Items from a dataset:
* * * * * * * * *

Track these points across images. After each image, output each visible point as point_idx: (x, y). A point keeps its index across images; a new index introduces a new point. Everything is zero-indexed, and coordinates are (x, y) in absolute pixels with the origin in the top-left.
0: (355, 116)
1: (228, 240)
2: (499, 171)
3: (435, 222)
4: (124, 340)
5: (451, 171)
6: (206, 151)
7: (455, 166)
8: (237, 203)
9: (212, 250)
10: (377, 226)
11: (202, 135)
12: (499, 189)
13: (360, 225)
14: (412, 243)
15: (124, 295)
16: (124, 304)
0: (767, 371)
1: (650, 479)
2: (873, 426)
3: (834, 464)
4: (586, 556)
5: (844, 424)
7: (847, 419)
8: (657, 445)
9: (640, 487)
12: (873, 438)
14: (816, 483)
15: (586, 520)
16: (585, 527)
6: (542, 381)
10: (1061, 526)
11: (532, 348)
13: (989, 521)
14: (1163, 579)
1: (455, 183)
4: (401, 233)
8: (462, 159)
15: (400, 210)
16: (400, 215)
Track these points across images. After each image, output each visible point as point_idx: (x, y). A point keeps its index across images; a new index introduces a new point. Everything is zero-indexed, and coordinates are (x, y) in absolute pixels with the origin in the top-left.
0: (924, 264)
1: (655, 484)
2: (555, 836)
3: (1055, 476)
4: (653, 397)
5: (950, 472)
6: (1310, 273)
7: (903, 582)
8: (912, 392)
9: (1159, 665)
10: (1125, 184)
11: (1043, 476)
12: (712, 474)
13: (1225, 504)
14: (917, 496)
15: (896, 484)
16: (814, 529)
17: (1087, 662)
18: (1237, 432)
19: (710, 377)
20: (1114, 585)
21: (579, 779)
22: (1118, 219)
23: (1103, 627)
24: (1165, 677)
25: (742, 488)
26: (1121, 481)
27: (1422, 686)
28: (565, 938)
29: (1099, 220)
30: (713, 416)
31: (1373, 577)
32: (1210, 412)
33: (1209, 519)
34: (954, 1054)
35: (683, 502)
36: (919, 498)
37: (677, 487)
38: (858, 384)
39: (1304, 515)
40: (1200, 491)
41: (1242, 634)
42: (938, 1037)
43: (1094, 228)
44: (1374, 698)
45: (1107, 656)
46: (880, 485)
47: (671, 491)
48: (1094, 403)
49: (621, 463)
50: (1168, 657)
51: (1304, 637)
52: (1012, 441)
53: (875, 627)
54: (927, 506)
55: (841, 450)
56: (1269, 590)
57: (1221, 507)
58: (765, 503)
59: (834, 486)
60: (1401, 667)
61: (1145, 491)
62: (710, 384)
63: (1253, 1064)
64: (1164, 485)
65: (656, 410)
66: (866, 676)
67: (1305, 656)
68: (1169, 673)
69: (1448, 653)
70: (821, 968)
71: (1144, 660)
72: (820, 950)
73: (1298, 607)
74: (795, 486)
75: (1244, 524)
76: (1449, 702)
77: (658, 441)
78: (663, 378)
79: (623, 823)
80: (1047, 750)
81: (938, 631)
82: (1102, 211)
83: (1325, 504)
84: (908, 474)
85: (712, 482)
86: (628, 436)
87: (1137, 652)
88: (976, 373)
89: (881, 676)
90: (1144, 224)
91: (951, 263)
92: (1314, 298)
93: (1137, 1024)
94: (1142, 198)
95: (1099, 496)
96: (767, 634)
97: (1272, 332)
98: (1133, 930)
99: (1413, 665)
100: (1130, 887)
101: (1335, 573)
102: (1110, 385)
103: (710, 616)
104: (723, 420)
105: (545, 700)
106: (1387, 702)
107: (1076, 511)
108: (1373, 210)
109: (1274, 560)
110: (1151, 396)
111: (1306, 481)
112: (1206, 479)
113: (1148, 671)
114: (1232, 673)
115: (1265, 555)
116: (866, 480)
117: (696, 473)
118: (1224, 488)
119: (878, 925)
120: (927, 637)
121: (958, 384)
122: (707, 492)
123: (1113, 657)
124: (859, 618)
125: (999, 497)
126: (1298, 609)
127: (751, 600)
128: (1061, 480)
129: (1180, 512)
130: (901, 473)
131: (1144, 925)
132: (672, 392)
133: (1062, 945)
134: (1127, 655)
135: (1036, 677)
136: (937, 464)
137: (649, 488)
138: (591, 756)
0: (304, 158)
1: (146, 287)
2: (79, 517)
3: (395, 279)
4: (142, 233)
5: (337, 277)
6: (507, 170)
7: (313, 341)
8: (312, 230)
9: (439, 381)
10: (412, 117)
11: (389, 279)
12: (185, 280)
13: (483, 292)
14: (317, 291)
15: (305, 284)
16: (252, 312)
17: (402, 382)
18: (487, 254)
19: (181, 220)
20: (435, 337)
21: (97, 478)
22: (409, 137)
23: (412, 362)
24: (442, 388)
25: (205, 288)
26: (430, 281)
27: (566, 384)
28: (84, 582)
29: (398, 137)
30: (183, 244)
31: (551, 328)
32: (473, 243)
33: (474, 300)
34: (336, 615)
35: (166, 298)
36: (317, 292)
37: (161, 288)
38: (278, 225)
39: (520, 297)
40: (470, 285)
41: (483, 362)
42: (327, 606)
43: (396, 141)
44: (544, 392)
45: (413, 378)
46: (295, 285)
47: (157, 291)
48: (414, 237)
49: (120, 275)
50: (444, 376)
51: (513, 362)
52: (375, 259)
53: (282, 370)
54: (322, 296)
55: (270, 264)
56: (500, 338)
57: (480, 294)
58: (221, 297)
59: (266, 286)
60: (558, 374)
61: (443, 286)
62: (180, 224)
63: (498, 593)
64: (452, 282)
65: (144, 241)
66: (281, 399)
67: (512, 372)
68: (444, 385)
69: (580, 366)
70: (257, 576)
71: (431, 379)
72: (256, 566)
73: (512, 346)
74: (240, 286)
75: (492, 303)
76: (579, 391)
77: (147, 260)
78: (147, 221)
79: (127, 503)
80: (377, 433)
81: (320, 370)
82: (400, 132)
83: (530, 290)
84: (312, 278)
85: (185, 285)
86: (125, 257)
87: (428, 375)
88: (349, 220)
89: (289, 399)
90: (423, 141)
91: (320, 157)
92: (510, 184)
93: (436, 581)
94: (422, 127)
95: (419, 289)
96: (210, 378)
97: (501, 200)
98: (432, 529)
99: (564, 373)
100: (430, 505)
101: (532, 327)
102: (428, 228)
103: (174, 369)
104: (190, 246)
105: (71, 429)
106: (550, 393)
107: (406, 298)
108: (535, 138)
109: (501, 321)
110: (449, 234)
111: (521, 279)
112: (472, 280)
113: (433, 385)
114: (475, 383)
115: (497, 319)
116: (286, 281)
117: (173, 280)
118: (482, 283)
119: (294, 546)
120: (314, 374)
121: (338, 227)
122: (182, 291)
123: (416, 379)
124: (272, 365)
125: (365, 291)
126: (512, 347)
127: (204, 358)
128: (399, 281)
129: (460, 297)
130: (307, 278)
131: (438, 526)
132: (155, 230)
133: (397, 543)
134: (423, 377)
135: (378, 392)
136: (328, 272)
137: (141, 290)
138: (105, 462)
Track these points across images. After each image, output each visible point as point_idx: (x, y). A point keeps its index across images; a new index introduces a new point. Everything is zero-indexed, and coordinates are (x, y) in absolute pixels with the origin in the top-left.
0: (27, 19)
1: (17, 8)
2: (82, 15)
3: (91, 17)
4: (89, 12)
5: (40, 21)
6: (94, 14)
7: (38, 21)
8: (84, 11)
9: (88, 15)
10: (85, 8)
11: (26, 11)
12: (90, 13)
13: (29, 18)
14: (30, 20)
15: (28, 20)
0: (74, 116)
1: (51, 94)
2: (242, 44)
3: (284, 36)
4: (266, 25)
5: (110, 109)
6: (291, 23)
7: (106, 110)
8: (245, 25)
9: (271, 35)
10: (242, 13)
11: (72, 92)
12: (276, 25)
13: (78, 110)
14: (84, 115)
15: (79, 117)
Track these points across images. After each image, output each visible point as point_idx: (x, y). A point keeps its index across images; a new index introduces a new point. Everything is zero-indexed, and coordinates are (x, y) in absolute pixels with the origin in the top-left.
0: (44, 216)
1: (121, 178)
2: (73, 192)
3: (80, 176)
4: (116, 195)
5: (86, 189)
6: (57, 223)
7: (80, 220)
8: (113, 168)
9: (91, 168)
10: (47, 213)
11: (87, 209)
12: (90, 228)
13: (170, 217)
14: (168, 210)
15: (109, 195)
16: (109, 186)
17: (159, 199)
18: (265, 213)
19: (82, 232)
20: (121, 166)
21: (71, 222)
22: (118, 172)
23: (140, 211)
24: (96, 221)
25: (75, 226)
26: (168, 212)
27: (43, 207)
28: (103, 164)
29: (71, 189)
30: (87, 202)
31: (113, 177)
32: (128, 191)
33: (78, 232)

* * * * * * * * *

Assignment
Your task is to restate, word for word, only those lines above that fall between the line holding "24: (1165, 677)" and the line holding "137: (649, 488)", inclusive.

Written response
24: (1165, 677)
25: (742, 488)
26: (1121, 481)
27: (1422, 686)
28: (565, 938)
29: (1099, 220)
30: (713, 416)
31: (1373, 577)
32: (1210, 412)
33: (1209, 519)
34: (954, 1054)
35: (683, 502)
36: (919, 498)
37: (677, 487)
38: (858, 384)
39: (1304, 515)
40: (1200, 491)
41: (1242, 634)
42: (938, 1037)
43: (1094, 228)
44: (1374, 698)
45: (1107, 656)
46: (880, 485)
47: (671, 491)
48: (1094, 403)
49: (621, 463)
50: (1168, 657)
51: (1304, 637)
52: (1012, 441)
53: (875, 627)
54: (927, 506)
55: (841, 450)
56: (1269, 590)
57: (1221, 507)
58: (765, 503)
59: (834, 486)
60: (1401, 667)
61: (1145, 491)
62: (710, 384)
63: (1253, 1064)
64: (1164, 485)
65: (656, 410)
66: (866, 676)
67: (1305, 656)
68: (1169, 673)
69: (1448, 653)
70: (821, 968)
71: (1144, 660)
72: (820, 950)
73: (1298, 607)
74: (795, 486)
75: (1244, 524)
76: (1449, 702)
77: (658, 441)
78: (663, 378)
79: (623, 823)
80: (1047, 750)
81: (938, 631)
82: (1102, 211)
83: (1325, 504)
84: (908, 474)
85: (712, 482)
86: (628, 436)
87: (1137, 652)
88: (976, 373)
89: (881, 676)
90: (1144, 224)
91: (951, 263)
92: (1314, 298)
93: (1137, 1024)
94: (1142, 198)
95: (1099, 496)
96: (767, 634)
97: (1272, 332)
98: (1133, 930)
99: (1413, 665)
100: (1130, 887)
101: (1335, 573)
102: (1110, 385)
103: (710, 616)
104: (723, 420)
105: (545, 700)
106: (1387, 702)
107: (1076, 511)
108: (1373, 210)
109: (1274, 560)
110: (1151, 396)
111: (1306, 481)
112: (1206, 479)
113: (1148, 671)
114: (1232, 673)
115: (1265, 555)
116: (866, 480)
117: (696, 473)
118: (1224, 488)
119: (878, 925)
120: (927, 637)
121: (958, 384)
122: (707, 492)
123: (1113, 657)
124: (859, 618)
125: (999, 497)
126: (1298, 609)
127: (751, 600)
128: (1061, 480)
129: (1180, 512)
130: (901, 473)
131: (1144, 925)
132: (672, 392)
133: (1062, 945)
134: (1127, 655)
135: (1036, 677)
136: (937, 464)
137: (649, 488)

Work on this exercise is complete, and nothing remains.